> **Tasks and exercises**
1 > From the football preview, extract the text between "Bowdoin fell victim" and "(1-0) @ Colby (0-1)", inclusive.
2 > According to the football preview, how many total yards did Bowdoin gain in its loss to Williams?

> **Passage provided**

——

Bowdoin fell victim to Williams’ youthful energy, losing 28-14 in a game that wasn’t even that close. The Polar Bears struggled on offense, only gaining 220 yards total for the entire game. They did show signs of life on defense, with LB Latif Armiyaw ’20 spending most of the day in the Williams backfield, but the offense simply couldn’t do enough to keep them off the field. This won’t get better against the Panthers.

Predicted Score: Middlebury 38, Bowdoin 6

Williams (1-0) @ Colby (0-1)

Colby had the misfortune of running into Trinity in Week One, so it’s hard to get a read on how the Mules look this season. However, they scored 0 points against the Bantams, so it’s safe to say that the offense could stand to improve. Luckily, Williams’ defense is certainly not on par with Trinity’s. Look for Colby to try to establish RB Nate Richam ’18 and the running game early and often against the Ephs, who, being a young team, might struggle with a long road trip.

——

> **Data**
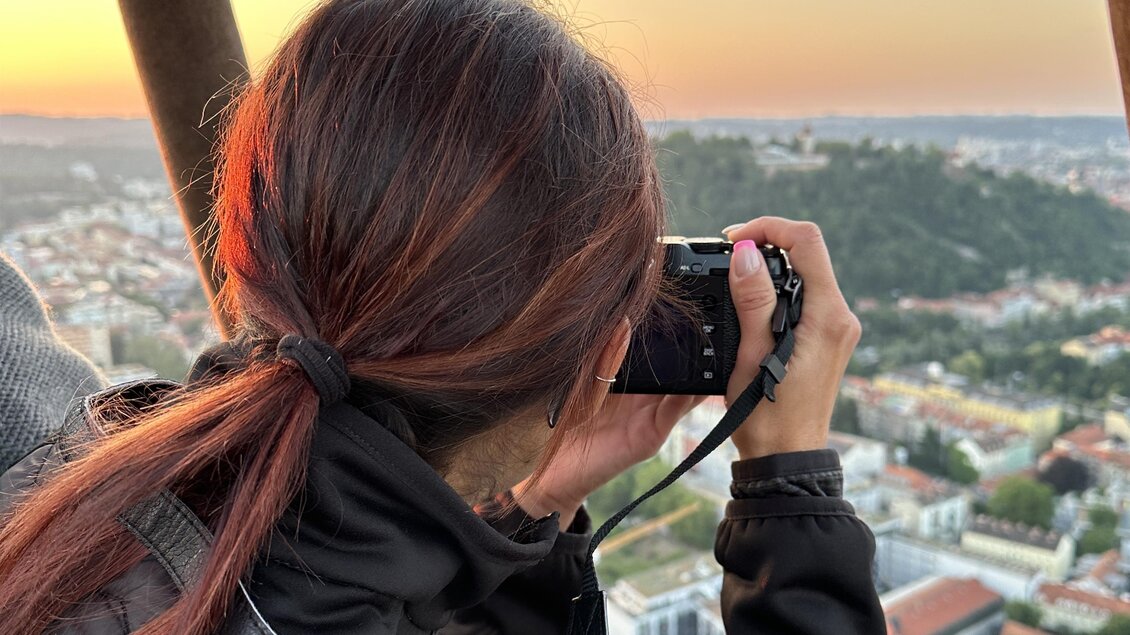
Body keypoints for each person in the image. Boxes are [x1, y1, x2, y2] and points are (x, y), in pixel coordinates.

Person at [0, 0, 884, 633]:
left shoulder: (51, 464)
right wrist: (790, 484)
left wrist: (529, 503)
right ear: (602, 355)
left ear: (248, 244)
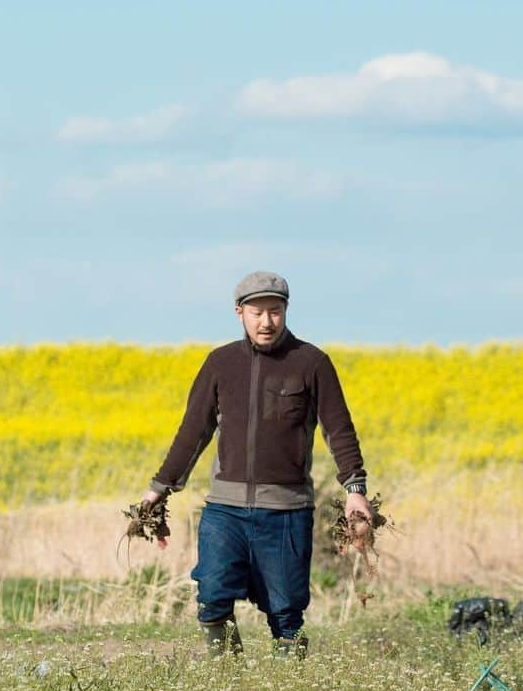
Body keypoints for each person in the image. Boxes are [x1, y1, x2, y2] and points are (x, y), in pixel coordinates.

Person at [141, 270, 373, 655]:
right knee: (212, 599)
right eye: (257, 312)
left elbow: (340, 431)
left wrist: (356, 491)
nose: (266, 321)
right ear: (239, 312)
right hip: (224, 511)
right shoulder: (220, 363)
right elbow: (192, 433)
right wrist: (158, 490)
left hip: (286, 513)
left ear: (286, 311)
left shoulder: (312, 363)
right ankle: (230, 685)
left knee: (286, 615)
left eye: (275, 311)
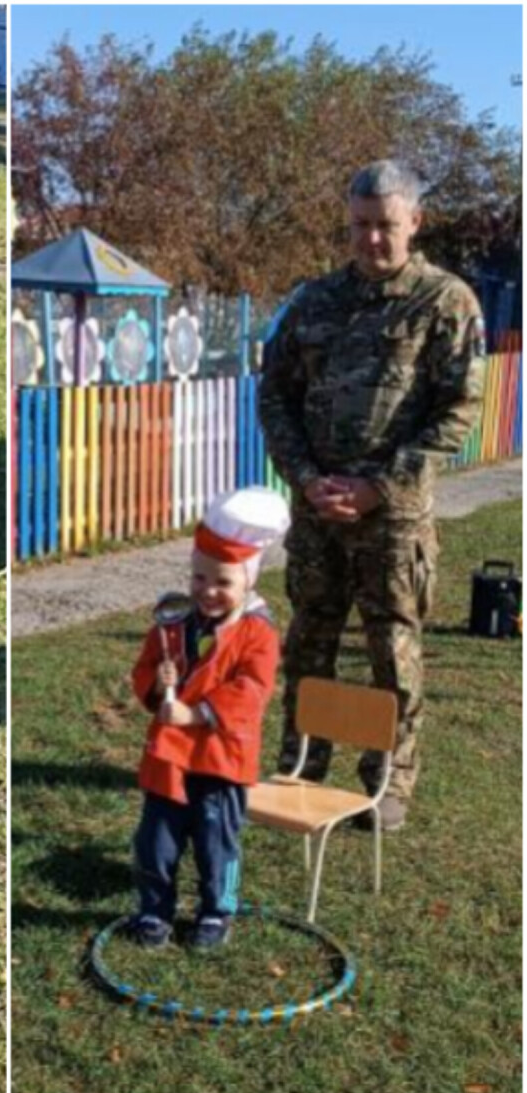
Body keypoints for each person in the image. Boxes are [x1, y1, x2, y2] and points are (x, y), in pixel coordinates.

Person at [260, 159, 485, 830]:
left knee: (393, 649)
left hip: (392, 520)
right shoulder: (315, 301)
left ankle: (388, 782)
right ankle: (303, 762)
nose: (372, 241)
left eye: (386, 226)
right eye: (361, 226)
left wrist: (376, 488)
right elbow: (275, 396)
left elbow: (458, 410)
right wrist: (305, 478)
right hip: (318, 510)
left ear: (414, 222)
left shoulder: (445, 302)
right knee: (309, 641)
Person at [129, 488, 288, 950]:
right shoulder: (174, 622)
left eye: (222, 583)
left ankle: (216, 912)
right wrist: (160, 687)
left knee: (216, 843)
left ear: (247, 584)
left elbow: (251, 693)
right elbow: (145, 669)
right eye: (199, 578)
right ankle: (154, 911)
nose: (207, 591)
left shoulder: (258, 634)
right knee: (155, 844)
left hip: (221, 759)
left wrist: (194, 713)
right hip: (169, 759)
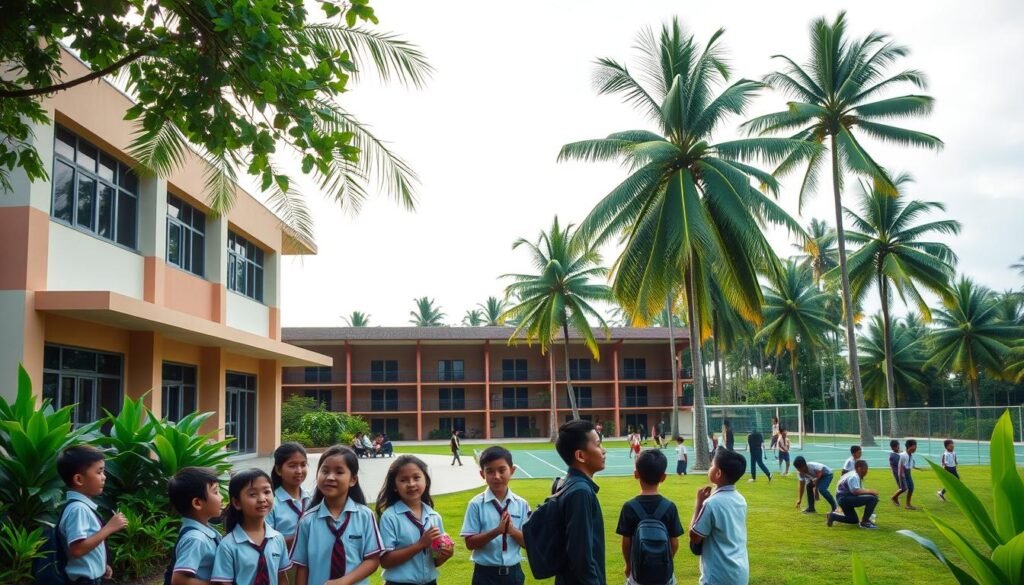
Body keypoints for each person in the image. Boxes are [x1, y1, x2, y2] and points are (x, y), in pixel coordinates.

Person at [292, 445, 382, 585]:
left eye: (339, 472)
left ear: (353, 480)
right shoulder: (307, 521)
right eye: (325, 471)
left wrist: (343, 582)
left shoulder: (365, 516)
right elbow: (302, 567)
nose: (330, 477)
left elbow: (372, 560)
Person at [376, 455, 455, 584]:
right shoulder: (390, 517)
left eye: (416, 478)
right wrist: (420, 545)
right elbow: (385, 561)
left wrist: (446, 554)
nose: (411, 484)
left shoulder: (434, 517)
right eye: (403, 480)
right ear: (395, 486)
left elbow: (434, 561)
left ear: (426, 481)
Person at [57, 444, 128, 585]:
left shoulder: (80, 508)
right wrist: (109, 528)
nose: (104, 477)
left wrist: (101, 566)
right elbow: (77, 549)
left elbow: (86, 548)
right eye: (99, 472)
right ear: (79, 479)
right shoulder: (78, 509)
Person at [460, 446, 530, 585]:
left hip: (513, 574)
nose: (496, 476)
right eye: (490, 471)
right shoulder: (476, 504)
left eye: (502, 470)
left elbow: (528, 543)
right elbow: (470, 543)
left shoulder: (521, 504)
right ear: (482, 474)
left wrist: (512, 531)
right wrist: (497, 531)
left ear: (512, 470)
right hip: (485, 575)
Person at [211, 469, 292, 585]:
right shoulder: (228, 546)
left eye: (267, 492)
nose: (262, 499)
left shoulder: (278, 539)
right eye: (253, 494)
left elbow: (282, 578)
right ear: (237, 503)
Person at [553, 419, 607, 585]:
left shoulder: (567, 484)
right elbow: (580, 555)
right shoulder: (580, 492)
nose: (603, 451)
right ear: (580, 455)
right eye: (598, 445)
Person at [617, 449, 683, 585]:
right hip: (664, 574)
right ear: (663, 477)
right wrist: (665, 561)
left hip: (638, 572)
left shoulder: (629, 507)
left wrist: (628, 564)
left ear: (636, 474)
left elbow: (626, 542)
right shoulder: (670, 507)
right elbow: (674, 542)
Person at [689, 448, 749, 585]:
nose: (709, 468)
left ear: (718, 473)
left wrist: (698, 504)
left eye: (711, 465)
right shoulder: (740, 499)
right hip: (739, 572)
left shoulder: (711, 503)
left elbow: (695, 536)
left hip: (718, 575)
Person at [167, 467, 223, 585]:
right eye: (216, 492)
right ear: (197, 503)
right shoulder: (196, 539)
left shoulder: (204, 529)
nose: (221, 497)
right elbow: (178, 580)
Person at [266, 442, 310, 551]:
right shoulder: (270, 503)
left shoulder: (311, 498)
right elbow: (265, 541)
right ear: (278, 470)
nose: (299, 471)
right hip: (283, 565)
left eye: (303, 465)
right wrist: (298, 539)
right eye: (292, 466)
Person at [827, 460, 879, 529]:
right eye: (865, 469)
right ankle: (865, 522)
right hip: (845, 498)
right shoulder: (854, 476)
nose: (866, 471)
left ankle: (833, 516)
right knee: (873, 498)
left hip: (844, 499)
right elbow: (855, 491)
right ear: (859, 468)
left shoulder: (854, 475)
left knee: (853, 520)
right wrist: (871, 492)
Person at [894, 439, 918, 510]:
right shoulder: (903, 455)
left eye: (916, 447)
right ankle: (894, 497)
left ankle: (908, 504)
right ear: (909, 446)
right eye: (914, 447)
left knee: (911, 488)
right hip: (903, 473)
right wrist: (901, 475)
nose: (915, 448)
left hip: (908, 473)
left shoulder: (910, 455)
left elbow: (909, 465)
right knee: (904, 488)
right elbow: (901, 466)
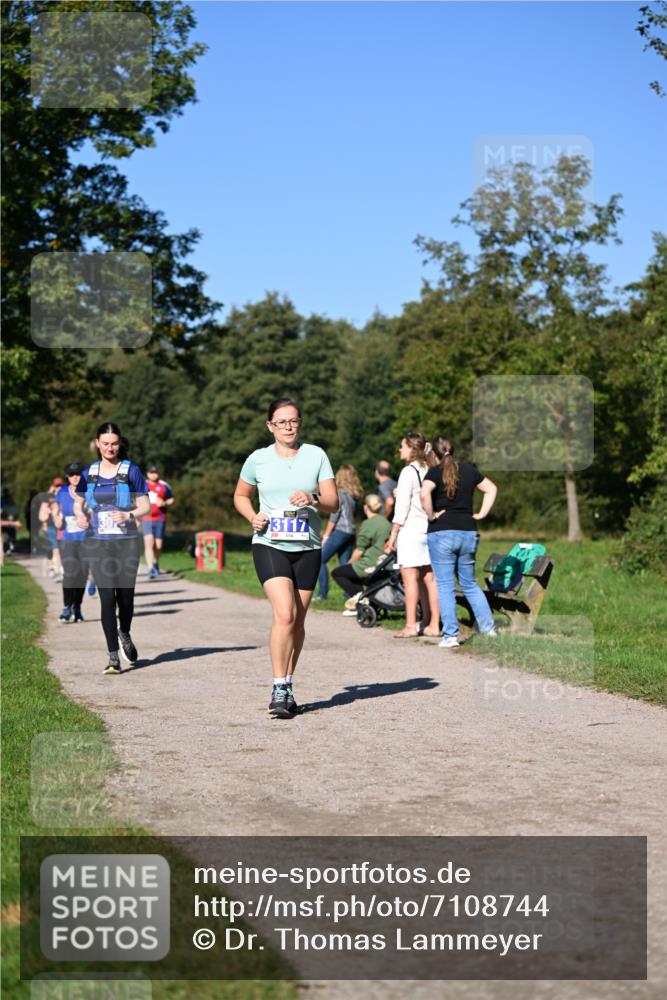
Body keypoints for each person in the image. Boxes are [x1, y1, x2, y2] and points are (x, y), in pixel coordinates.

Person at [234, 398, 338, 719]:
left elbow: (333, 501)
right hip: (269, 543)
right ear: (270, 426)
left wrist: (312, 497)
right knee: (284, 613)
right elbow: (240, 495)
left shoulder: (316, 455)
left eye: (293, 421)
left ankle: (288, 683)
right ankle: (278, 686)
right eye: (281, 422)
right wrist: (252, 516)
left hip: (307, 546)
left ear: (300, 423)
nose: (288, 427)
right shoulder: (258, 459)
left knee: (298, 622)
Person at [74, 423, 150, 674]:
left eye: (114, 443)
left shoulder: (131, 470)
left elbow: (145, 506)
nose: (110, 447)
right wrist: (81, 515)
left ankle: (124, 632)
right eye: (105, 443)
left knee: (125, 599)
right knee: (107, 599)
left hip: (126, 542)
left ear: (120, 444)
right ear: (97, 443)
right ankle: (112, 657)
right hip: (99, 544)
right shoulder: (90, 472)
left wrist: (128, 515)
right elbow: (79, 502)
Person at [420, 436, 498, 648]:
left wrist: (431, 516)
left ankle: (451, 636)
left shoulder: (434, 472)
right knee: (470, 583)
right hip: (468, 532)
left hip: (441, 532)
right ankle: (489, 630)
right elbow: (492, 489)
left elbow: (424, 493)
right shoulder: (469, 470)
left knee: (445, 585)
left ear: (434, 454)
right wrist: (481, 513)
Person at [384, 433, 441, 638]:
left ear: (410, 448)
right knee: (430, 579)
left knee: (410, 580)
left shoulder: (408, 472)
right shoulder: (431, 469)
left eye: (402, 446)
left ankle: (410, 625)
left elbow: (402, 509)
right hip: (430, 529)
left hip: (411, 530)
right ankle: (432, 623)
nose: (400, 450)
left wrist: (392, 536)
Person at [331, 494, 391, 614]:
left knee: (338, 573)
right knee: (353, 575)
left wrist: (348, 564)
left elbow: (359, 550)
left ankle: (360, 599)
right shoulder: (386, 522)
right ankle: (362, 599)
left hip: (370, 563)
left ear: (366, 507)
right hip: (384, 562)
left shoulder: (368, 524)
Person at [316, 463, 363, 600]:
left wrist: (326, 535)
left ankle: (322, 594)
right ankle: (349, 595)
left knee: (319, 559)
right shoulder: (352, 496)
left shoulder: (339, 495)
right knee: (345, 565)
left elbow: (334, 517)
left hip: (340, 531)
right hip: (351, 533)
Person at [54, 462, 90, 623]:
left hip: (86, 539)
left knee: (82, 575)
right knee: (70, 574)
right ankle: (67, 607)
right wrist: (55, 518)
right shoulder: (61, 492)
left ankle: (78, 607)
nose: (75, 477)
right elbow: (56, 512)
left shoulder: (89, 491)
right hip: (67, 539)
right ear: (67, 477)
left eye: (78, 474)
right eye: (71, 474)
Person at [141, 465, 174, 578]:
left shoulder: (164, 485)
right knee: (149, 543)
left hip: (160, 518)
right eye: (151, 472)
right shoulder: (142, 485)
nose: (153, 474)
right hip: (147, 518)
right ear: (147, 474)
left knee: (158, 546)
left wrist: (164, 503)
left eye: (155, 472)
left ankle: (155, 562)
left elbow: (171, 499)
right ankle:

——

> **Answers to the exercise**
1 >
Bowdoin fell victim to Williams’ youthful energy, losing 28-14 in a game that wasn’t even that close. The Polar Bears struggled on offense, only gaining 220 yards total for the entire game. They did show signs of life on defense, with LB Latif Armiyaw ’20 spending most of the day in the Williams backfield, but the offense simply couldn’t do enough to keep them off the field. This won’t get better against the Panthers.

Predicted Score: Middlebury 38, Bowdoin 6

Williams (1-0) @ Colby (0-1)

2 > 220 yards.